#### EXCERPT TO READ:
* * *

Performance car racing really took off with the American Prohibition Era. A conservative, religious political environment passed legislation prohibiting alcohol, but the level-headed masses found ways to get their hard-earned drink after work. Yankee ingenuity led to a flourishing underground economy of gentlemen's clubs and liquor.

Someone had to supply the liquor, and someone had to deliver it. In order to avoid the police at the time and to make the boss happy, deliveries had to be fast. That meant fast cars with powerful engines.

This was the birth of the sleeper. Companies would cater to this desire to build fast cars. They became a product of the market because the fun of driving fast did not have to end with the job of getting liquor from the moonshine producer to the underground gentleman's club. Drag strips started to appear, and performance tuning shops developed. Manufacturers would throw V8s in family sedans and call them sport models. We had a car culture of fun rather than necessity. Pony cars battled at the track, and all was good.

For many, it seemed sudden that the press turned on GM, the world's largest automaker by production, brands, and employment. At this time, cheap imports had entered the market from the Far East. Toyota and Honda became the darlings of the media, and GM became the evil company of Detroit. People were more likely to take pride in their ugly economy car with an aircraft-sized spoiler than their father's Corvette. The end of the muscle car era had come, and those epic beasts had gone out of production, leaving behind hollow shells of their former glory. The Impala became a FWD product. The Camaro went out of production. It was an ever-darkening time.

But what was it that spurred this change over the course of but one generation, and why did it go away? What was different about the 20 years between 1980 and 2000 that kept American companies in the hateful eyes of the press?

We can all present our theories on this, but I have a particular one that came across me today. It hit me while I watched a movie and had a discussion online with one of our Camaro5 members. It is my belief that the media played an important role in this transition from GM success to GM's eventual bankruptcy, brought on by over 2 decades of sustained attacks on GM products and praise for the competition. To a great extent, we still feel the ripple effect of this press today.

* * *

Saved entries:
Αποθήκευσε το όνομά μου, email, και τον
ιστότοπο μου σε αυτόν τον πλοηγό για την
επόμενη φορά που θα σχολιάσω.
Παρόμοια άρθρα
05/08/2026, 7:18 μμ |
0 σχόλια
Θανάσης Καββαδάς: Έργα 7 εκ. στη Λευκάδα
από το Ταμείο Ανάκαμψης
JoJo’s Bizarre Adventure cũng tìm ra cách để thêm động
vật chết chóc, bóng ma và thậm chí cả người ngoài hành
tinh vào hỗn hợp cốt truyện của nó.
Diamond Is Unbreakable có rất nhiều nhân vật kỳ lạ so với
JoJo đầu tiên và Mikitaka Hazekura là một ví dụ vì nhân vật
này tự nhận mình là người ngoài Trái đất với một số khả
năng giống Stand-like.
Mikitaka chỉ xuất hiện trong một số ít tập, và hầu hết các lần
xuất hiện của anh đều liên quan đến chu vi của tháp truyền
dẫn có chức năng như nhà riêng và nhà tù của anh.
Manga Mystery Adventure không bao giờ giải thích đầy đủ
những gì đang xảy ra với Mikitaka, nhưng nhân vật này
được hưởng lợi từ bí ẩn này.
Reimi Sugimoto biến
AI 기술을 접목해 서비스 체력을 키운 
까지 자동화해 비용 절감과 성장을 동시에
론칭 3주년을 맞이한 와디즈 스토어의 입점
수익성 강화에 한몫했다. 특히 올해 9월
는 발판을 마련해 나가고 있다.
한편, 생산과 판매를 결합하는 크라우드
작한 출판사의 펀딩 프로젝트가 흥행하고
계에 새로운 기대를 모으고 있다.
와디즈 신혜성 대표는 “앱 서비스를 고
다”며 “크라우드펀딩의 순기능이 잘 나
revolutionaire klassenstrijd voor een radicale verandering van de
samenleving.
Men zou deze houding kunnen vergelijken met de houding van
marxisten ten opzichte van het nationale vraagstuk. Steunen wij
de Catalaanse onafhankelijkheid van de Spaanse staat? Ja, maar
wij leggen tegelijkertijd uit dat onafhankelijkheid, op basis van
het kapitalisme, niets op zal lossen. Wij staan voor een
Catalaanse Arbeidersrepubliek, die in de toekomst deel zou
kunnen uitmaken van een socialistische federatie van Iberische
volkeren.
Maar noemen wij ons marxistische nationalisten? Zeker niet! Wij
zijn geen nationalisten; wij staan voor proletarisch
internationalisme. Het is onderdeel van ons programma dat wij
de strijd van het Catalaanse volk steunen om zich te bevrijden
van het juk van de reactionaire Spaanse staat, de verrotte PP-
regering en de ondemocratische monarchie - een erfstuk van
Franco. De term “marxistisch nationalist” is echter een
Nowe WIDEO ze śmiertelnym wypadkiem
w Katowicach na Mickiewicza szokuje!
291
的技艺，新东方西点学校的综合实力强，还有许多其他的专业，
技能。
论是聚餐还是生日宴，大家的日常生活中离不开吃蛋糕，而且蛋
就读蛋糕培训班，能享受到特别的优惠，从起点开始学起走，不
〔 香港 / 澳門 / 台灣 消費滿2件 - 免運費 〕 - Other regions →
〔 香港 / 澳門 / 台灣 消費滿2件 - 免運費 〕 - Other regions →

* * *

#### TASK REQUIREMENTS:
1. Please repeat the part of the car racing excerpt that opens with "Performance car racing" and closes with "clubs and liquor.", swapping "Yankee" for "American".
2. In the car racing excerpt, which two automakers became the darlings of the media?
The listing has no connection to the car racing excerpt.

#### YOUR RESPONSES:
1.
Performance car racing really took off with the American Prohibition Era. A conservative, religious political environment passed legislation prohibiting alcohol, but the level-headed masses found ways to get their hard-earned drink after work. American ingenuity led to a flourishing underground economy of gentlemen's clubs and liquor.

2. Toyota and Honda.